[SUPPLIED MATERIAL Boundary: Start]

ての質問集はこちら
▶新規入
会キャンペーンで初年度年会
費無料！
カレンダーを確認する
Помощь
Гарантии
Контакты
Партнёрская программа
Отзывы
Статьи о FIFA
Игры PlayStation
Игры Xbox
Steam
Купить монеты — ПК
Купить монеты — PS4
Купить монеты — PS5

[SUPPLIED MATERIAL Boundary: End]
[SUPPLIED MATERIAL Boundary: Start]

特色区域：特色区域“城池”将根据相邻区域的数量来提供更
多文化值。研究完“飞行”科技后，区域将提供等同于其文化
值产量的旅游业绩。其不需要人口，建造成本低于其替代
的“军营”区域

[SUPPLIED MATERIAL Boundary: End]

WHAT TO WORK ON:
Which lines hold the string "Купить"? Copy all of them from the data above.

ANSWER TO THE EXERCISE:
Купить монеты — ПК
Купить монеты — PS4
Купить монеты — PS5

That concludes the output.